Still in the Francophone language, among the most important critical contributions, we include first of all those of Thomas Narcejac (who together with Pierre Boileau, constituted one of the most famous associations of detective fiction of the second half of the twentieth century):

Esthétique du roman policier, 1947: Narcejac analyzes detective literature above all by analyzing that specific to Pierre Boileau. It was precisely this study that fostered knowledge of the counterpart and favored the establishment of the Boilaeu-Narcejac partnership.


 La Fin d'un Bluff. Essai sur le Roman policier noir américain 1949: it is a pamphlet of criticism, also quite determined to the genre. It earned him a controversy with the director of the Série Noir, Marcel Duhamel.
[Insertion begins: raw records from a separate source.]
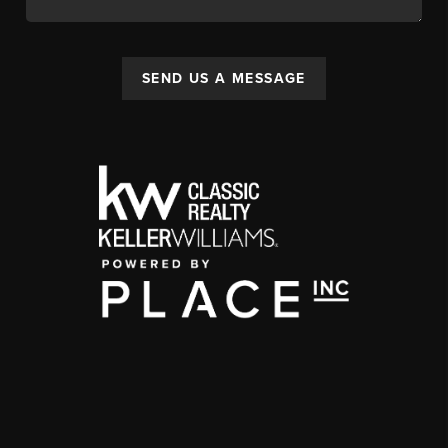
SEND US A MESSAGE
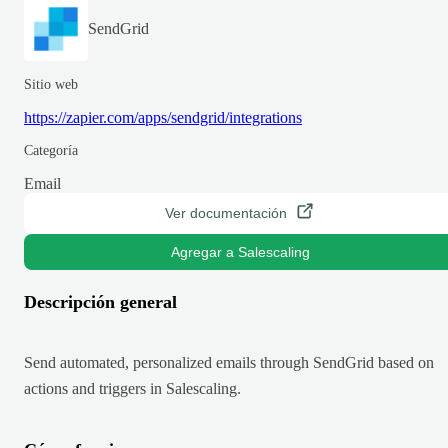
SendGrid
Sitio web
https://zapier.com/apps/sendgrid/integrations
Categoría
Email
Ver documentación
Agregar a Salescaling
Descripción general
Send automated, personalized emails through SendGrid based on
actions and triggers in Salescaling.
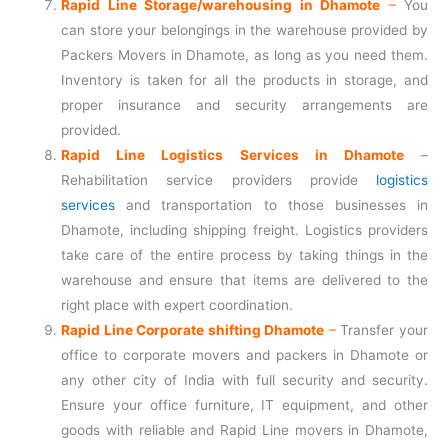
Rapid Line Storage/warehousing in Dhamote
–
You
can store your belongings in the warehouse provided by
Packers Movers in Dhamote, as long as you need them.
Inventory is taken for all the products in storage, and
proper insurance and security arrangements are
provided.
Rapid Line Logistics Services in Dhamote
–
Rehabilitation service providers provide
logistics
services
and transportation to those businesses in
Dhamote, including shipping freight. Logistics providers
take care of the entire process by taking things in the
warehouse and ensure that items are delivered to the
right place with expert coordination.
Rapid Line Corporate shifting Dhamote
–
Transfer your
office to corporate movers and packers in Dhamote or
any other city of India with full security and security.
Ensure your office furniture, IT equipment, and other
goods with reliable and Rapid Line movers in Dhamote,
Le Roman Policier, 1964: one of the best contributions to the genre. It is not so much a descriptive book, but rather it is a critical one. Not at home the pair of authors identifies the mechanism of Suspence through the one-to-one relationship Reader - Victim - Murderer, with all its various facets.

Une machine a lire: le roman policier, 1975: Narcejac, examines the detective genre from its origins and comparing it with field numbers (Religion, Economics, Politics, Literature) demonstrates how it has become such an important representation of our daily life.

Furthermore, in addition to La double mort de Frédéric Belot, a formidable deductive novel by Claude Aveline, a Double note sur le roman policier, written by a leading intellectual like Aveline, was published by the same, a leading French intellectual of the French left. , with the aim of clearing the police literature considered a literary sub-genre in France (but also in Italy), hit the mark and made the Aveine novels become literary cases: ... "Il n'y pas de romans nobles belonging aux Belles- Lettres (qui en décide?) Et de romans moins nobles parmi lesquels on range selon the arbitrator habituel romans populaires, d'aventure, romans policiers ”.

Another story of crime fiction in France is that of David Platten, The Pleasures of Crime. Reading Modern French Crime Fiction (2011). However, it is a patchy examination. Treats the major contemporary authors (Vargas etc.) and some of the past (Simenon, Very ..) but forgets many others (Vindry, Boca, Meirs, etcc).


Pietro De Palma




1 comment:

  1. A couple of titles you've omitted are The Puritan Pleasures of the Detective Story by Erik Routley (an interesting read, despite containing numerous errors) and The Lady Investigates by Patricia Craig and Mary Cadogan.